[SOURCE RECORDS — start]

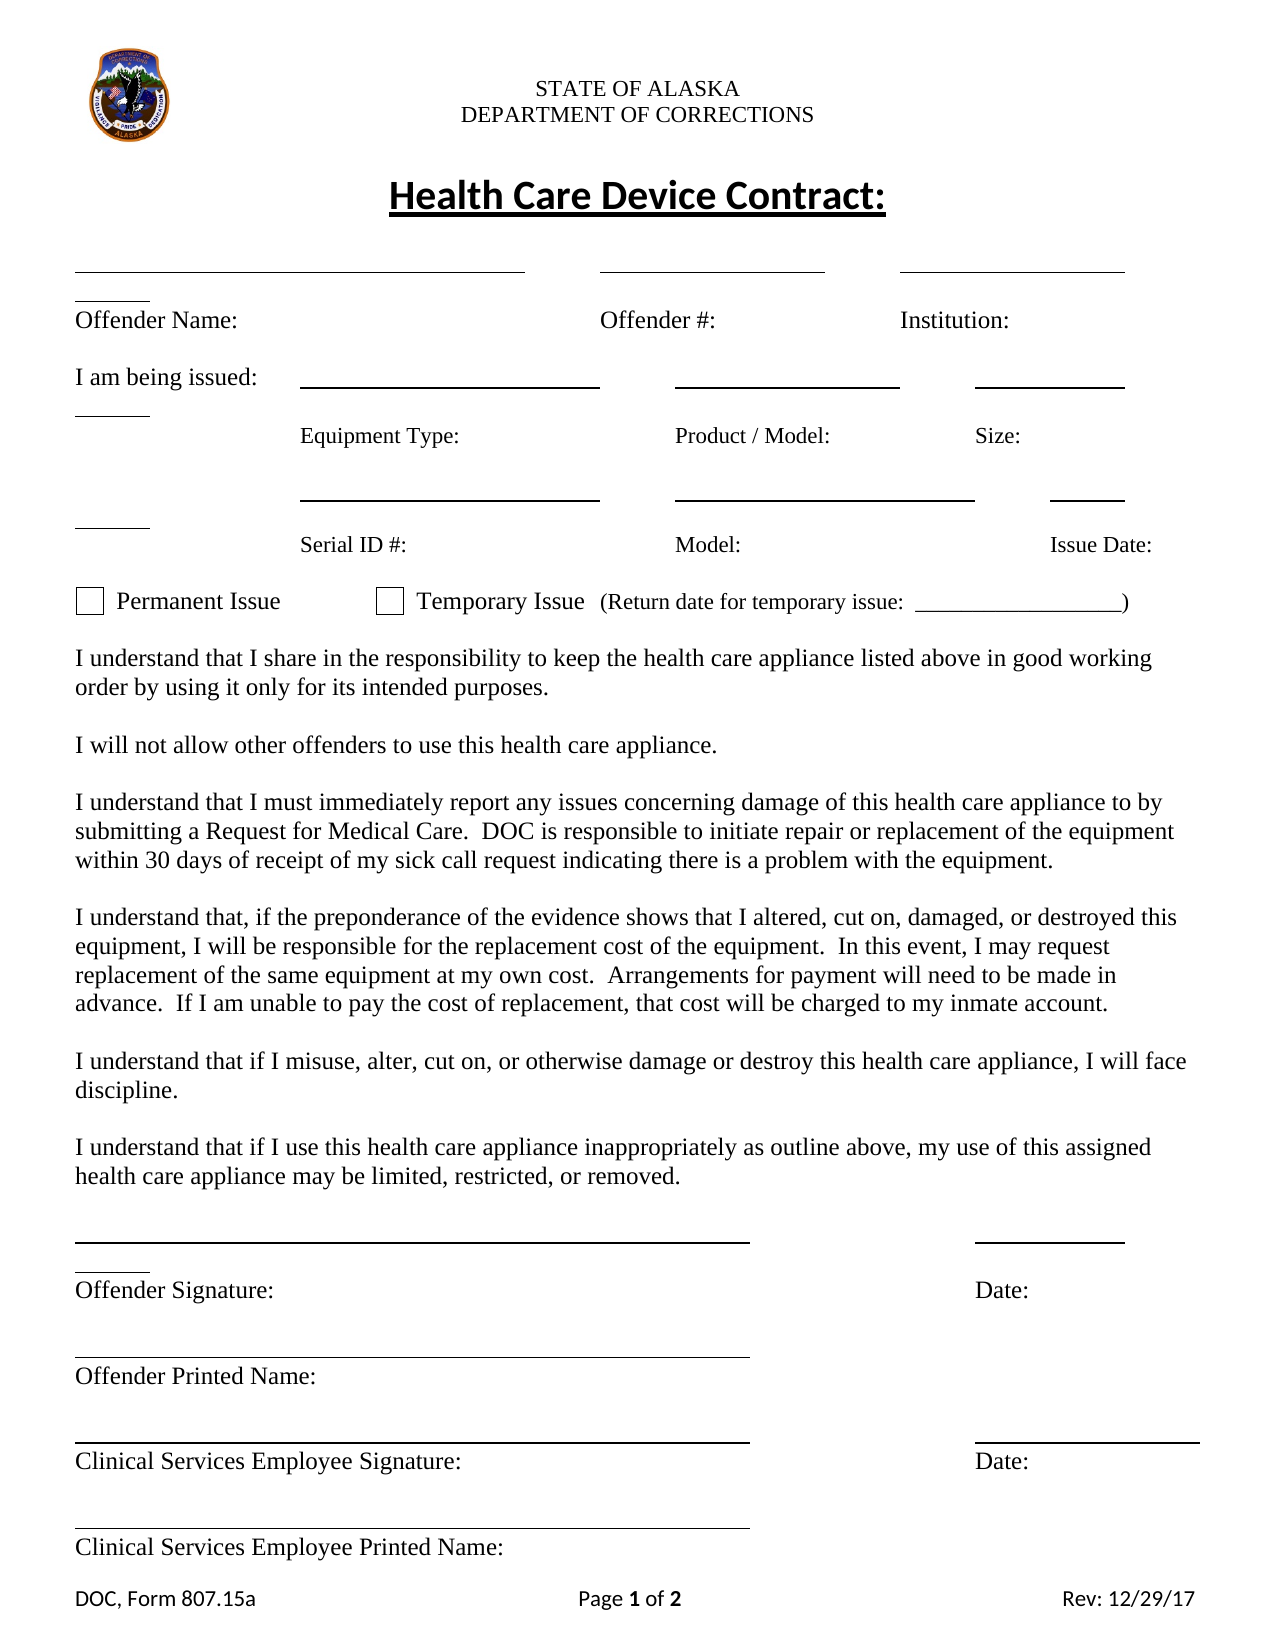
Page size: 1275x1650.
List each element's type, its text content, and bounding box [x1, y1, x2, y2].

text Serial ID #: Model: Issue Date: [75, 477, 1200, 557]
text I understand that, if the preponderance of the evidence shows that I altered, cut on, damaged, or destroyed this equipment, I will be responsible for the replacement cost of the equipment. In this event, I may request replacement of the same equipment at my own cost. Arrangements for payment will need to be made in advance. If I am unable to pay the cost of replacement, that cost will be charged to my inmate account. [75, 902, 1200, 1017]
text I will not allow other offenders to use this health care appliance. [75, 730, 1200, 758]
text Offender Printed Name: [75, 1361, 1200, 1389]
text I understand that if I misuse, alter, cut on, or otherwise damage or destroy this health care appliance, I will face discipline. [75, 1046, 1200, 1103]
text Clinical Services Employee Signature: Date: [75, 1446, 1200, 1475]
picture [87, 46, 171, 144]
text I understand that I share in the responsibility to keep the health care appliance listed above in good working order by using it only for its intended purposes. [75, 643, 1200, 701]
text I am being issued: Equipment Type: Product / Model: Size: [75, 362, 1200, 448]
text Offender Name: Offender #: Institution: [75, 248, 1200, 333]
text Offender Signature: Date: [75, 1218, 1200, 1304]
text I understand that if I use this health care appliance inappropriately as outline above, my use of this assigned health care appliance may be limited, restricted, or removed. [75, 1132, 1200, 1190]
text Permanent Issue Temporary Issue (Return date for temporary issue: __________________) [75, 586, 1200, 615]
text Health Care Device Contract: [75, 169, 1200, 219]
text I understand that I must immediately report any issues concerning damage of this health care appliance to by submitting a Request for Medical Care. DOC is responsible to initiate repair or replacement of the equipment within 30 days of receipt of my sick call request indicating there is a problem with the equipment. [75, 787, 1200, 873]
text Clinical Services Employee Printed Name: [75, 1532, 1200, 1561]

[SOURCE RECORDS — finish]
[SOURCE RECORDS — start]

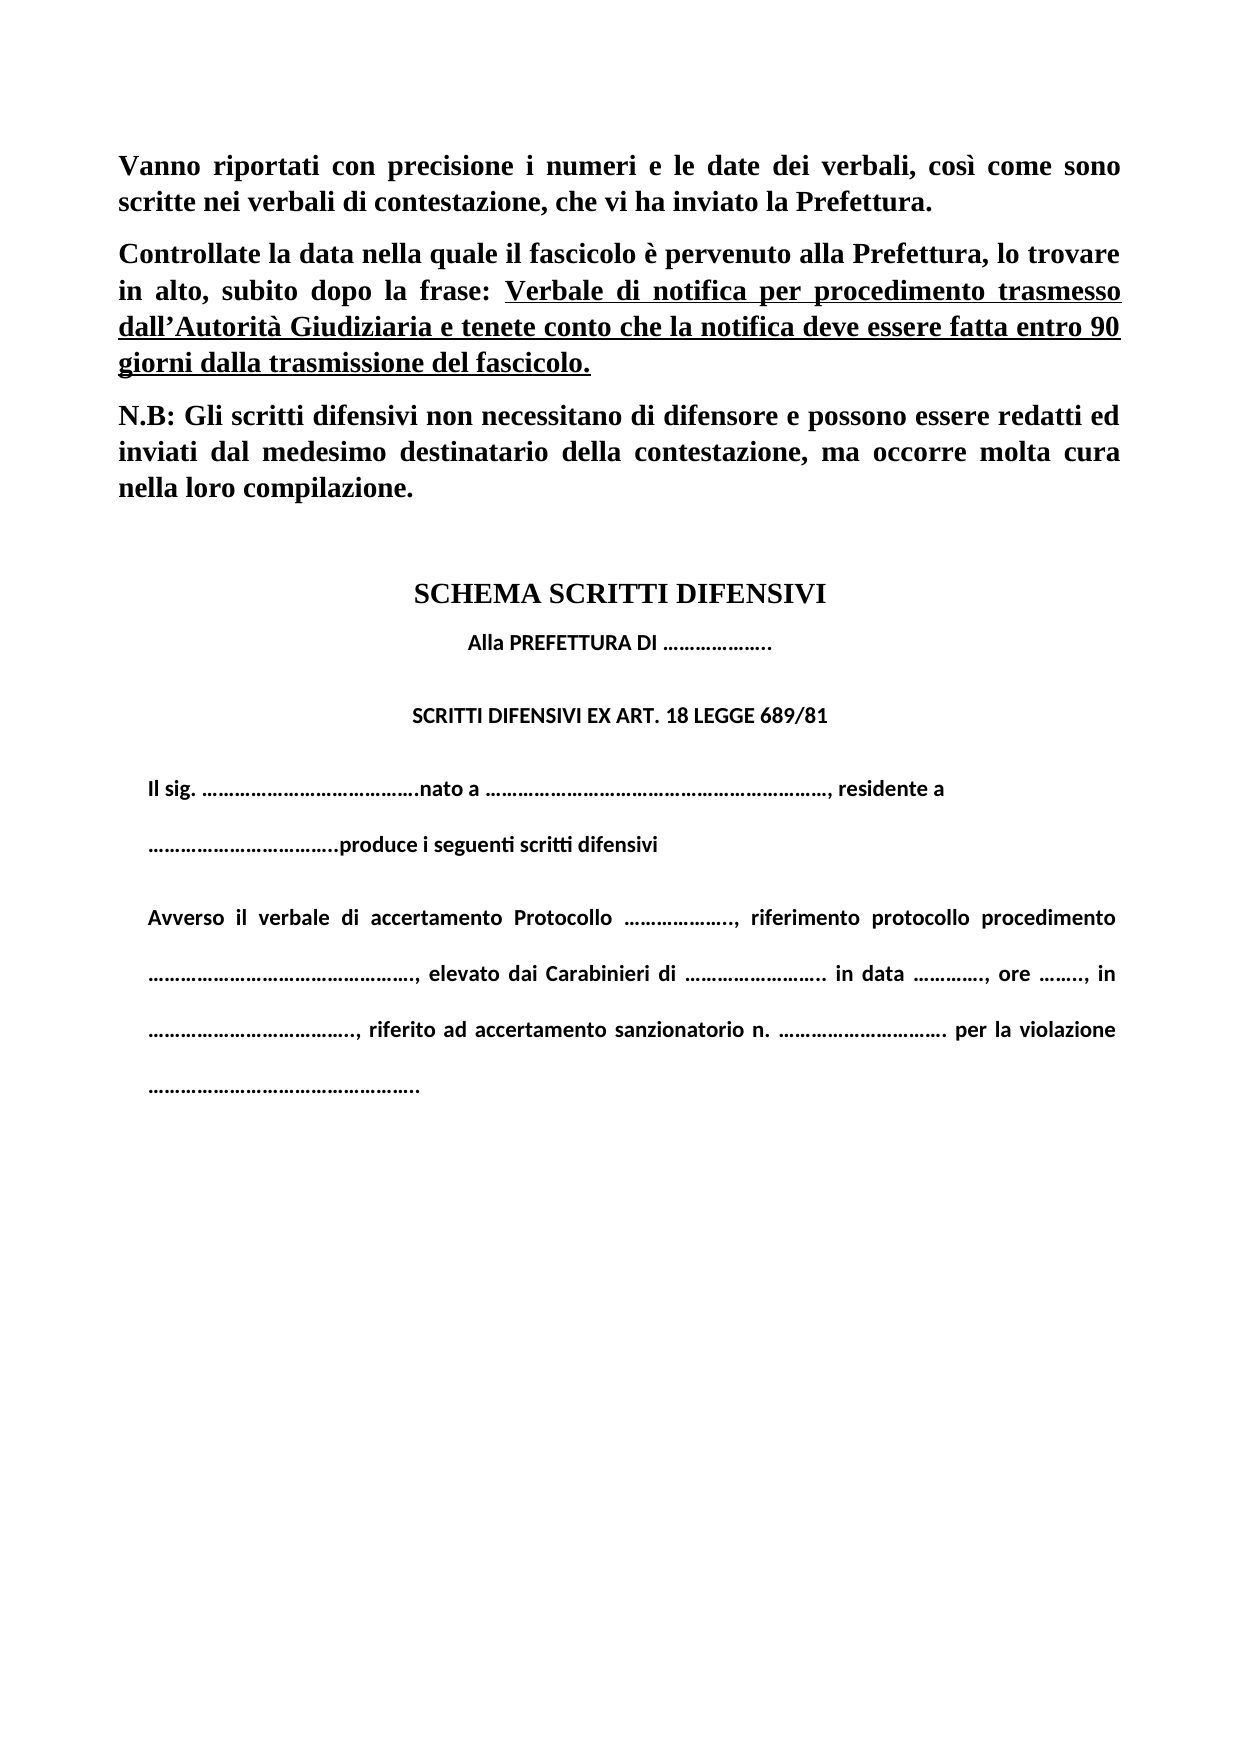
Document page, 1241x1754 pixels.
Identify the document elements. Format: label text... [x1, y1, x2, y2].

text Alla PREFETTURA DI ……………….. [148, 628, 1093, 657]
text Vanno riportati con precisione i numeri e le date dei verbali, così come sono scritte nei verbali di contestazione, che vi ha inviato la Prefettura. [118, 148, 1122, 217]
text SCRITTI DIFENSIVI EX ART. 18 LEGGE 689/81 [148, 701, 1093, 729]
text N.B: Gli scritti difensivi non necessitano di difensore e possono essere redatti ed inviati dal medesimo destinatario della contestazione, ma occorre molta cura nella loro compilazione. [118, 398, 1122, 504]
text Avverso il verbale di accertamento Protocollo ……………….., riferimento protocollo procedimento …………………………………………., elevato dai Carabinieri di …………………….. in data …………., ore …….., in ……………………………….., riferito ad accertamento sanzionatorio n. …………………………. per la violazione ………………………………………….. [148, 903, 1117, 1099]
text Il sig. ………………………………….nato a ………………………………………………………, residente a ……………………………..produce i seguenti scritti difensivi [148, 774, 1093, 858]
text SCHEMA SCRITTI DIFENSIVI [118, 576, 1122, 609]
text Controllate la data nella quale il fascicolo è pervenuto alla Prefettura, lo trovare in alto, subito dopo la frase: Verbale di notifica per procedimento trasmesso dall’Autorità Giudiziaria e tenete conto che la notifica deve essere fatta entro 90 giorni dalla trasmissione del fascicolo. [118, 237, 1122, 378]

[SOURCE RECORDS — finish]
[SOURCE RECORDS — start]

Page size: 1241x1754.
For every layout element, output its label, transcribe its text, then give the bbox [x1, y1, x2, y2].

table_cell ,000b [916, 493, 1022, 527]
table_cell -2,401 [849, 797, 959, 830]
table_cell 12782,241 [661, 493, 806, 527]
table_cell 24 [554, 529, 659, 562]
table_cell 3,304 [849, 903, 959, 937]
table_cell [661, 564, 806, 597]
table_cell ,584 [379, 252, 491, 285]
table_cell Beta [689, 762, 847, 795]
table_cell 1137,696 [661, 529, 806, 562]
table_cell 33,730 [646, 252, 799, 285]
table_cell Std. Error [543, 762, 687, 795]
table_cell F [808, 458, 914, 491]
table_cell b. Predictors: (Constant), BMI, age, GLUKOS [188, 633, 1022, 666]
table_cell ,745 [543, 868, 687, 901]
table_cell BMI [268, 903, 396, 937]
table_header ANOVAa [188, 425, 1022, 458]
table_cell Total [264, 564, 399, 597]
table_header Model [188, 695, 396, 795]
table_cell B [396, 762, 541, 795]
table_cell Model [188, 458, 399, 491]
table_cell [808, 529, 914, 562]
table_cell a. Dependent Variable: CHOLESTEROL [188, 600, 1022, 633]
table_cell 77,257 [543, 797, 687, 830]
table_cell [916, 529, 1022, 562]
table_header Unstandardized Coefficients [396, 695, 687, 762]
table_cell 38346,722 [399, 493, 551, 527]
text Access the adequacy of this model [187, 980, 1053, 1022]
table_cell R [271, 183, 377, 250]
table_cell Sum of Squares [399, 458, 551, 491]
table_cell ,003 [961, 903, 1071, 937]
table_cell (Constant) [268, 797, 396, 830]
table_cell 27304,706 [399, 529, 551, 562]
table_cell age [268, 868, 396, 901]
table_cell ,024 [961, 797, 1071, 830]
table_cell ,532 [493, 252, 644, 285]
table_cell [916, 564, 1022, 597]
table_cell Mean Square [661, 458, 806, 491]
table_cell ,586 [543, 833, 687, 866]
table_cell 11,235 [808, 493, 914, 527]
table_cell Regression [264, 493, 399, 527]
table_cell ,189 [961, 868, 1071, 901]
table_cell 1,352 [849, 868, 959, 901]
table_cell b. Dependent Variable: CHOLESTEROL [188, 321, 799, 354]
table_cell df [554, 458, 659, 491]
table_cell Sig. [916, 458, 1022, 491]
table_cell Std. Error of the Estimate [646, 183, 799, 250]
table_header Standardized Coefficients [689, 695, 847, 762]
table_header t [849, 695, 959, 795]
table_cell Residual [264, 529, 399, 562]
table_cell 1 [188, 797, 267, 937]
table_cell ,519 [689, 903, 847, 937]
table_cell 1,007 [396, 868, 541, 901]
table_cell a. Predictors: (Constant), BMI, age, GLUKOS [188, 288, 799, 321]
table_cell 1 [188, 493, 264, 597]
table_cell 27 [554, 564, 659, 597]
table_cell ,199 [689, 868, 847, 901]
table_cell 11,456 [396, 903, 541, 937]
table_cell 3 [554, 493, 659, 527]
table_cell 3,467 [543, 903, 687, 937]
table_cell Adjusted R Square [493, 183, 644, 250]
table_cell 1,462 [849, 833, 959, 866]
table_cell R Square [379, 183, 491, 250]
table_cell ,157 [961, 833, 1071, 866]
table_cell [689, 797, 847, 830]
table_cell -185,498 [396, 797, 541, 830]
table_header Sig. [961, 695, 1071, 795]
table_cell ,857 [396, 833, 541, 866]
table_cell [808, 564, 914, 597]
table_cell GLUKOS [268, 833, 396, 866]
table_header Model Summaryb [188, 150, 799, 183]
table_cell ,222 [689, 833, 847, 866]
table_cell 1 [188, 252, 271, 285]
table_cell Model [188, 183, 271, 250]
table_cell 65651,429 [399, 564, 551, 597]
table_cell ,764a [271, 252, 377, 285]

[SOURCE RECORDS — finish]

### [YOUR INSTRUCTIONS]
Which lines above contain the word "Printed"? Show each of them.

### [EXERCISE OUTPUT]
text Offender Printed Name: [75, 1361, 1200, 1389]
text Clinical Services Employee Printed Name: [75, 1532, 1200, 1561]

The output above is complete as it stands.